((
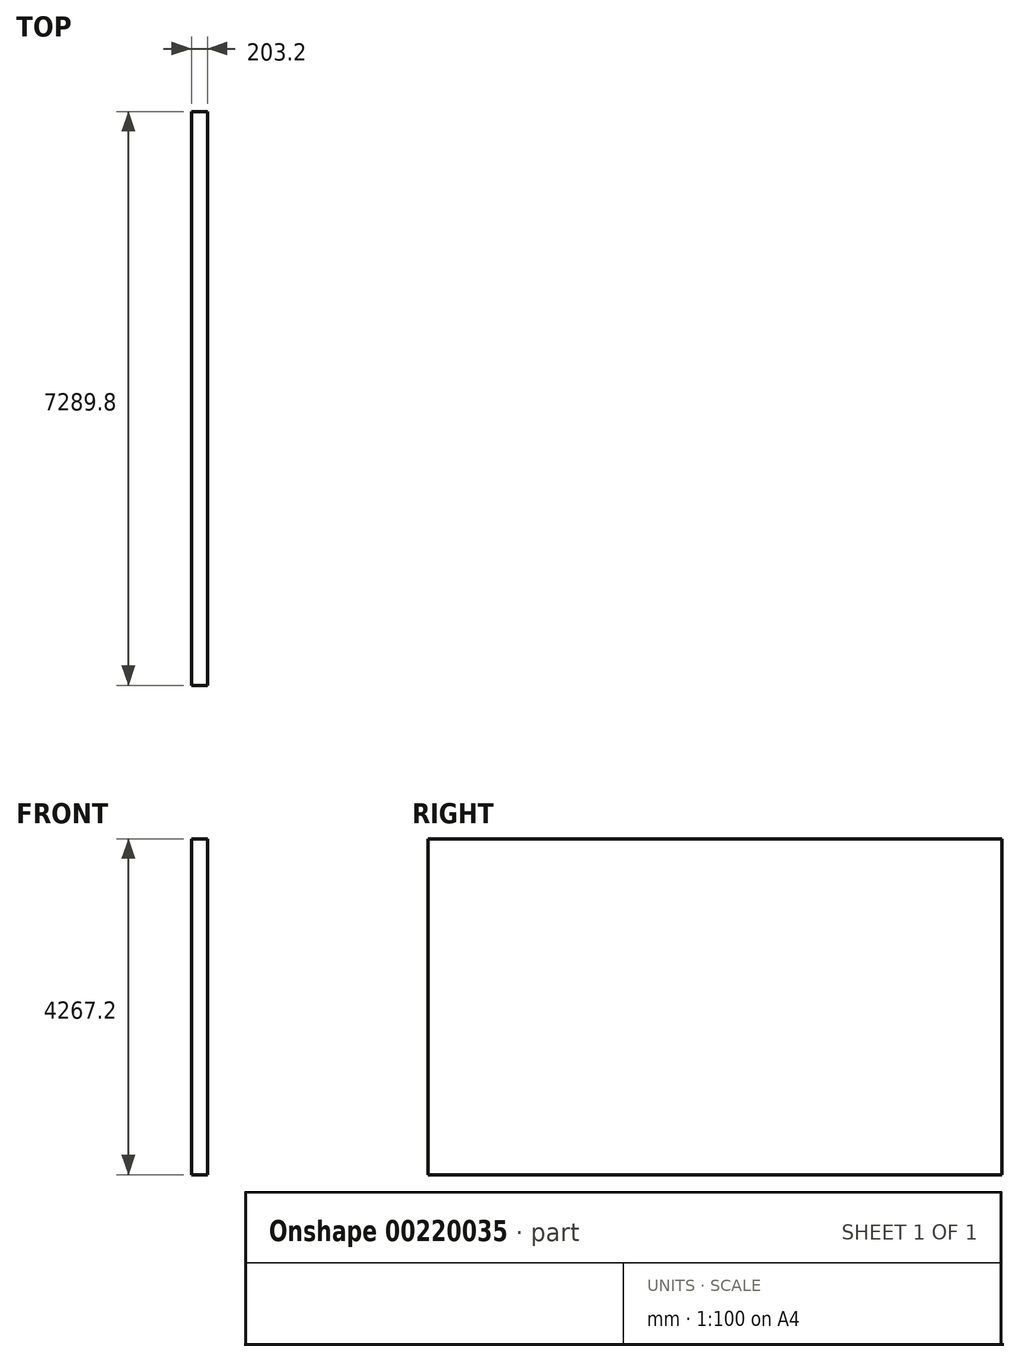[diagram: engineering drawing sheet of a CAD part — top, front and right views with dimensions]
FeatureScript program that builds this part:
annotation { "Feature Type Name" : "Feature", "Feature Type Description" : "" }
export const myFeature = defineFeature(function(context is Context, id is Id, definition is map)
    precondition{}
    {
        {
            var Q0;
            Q0=qCreatedBy(makeId("Right.planeOp"),FACE);
            var sketch = newSketch(context, id + "F0", { "sketchPlane" : qUnion([Q0])});
            skLineSegment(sketch, "E0.bottom", {"start": v(0, 0) * mm, "end": v(7289.8, 0) * mm});
            skLineSegment(sketch, "E0.top", {"start": v(0, 4267.2) * mm, "end": v(7289.8, 4267.2) * mm});
            skLineSegment(sketch, "E0.left", {"start": v(0, 0) * mm, "end": v(0, 4267.2) * mm});
            skLineSegment(sketch, "E0.right", {"start": v(7289.8, 0) * mm, "end": v(7289.8, 4267.2) * mm});
            skSolve(sketch);
        }
        {
            var Q0;
            Q0=makeQuery(id+"F0.imprint","IMPRINT",FACE,{"disambiguationData":[TD([[makeQuery(id+"F0.imprint","IMPRINT",EDGE,{"derivedFrom":sQuery(id+"F0.wireOp",EDGE,"E0.bottom")}),1.0]])]});
            extrude(context, id + "F1", {"entities" : qUnion([Q0]), "depth" : 203.2 * mm});
        }
    });
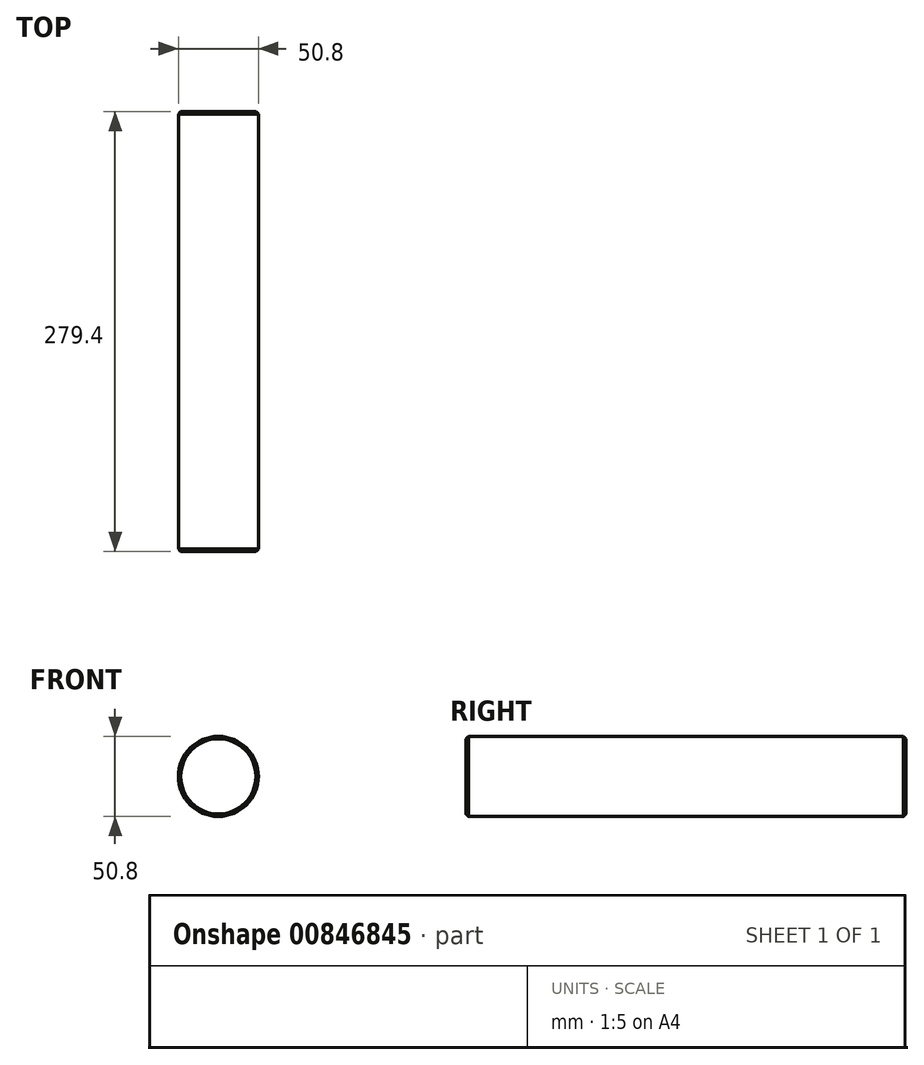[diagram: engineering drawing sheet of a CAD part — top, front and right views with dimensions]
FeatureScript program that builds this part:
))
--- Exercise goal ---
Copy every line of the records above without changing anything, but leave out the pictures.

--- Result ---
[diagram: engineering drawing sheet of a CAD part — top, front and right views with dimensions]
FeatureScript program that builds this part:
annotation { "Feature Type Name" : "Feature", "Feature Type Description" : "" }
export const myFeature = defineFeature(function(context is Context, id is Id, definition is map)
    precondition{}
    {
        {
            var Q0;
            Q0=qCreatedBy(makeId("Right.planeOp"),FACE);
            var sketch = newSketch(context, id + "F0", { "sketchPlane" : qUnion([Q0])});
            skLineSegment(sketch, "E0.bottom", {"start": v(0, 0) * mm, "end": v(7289.8, 0) * mm});
            skLineSegment(sketch, "E0.top", {"start": v(0, 4267.2) * mm, "end": v(7289.8, 4267.2) * mm});
            skLineSegment(sketch, "E0.left", {"start": v(0, 0) * mm, "end": v(0, 4267.2) * mm});
            skLineSegment(sketch, "E0.right", {"start": v(7289.8, 0) * mm, "end": v(7289.8, 4267.2) * mm});
            skSolve(sketch);
        }
        {
            var Q0;
            Q0=makeQuery(id+"F0.imprint","IMPRINT",FACE,{"disambiguationData":[TD([[makeQuery(id+"F0.imprint","IMPRINT",EDGE,{"derivedFrom":sQuery(id+"F0.wireOp",EDGE,"E0.bottom")}),1.0]])]});
            extrude(context, id + "F1", {"entities" : qUnion([Q0]), "depth" : 203.2 * mm});
        }
    });
[diagram: engineering drawing sheet of a CAD part — top, front and right views with dimensions]
FeatureScript program that builds this part:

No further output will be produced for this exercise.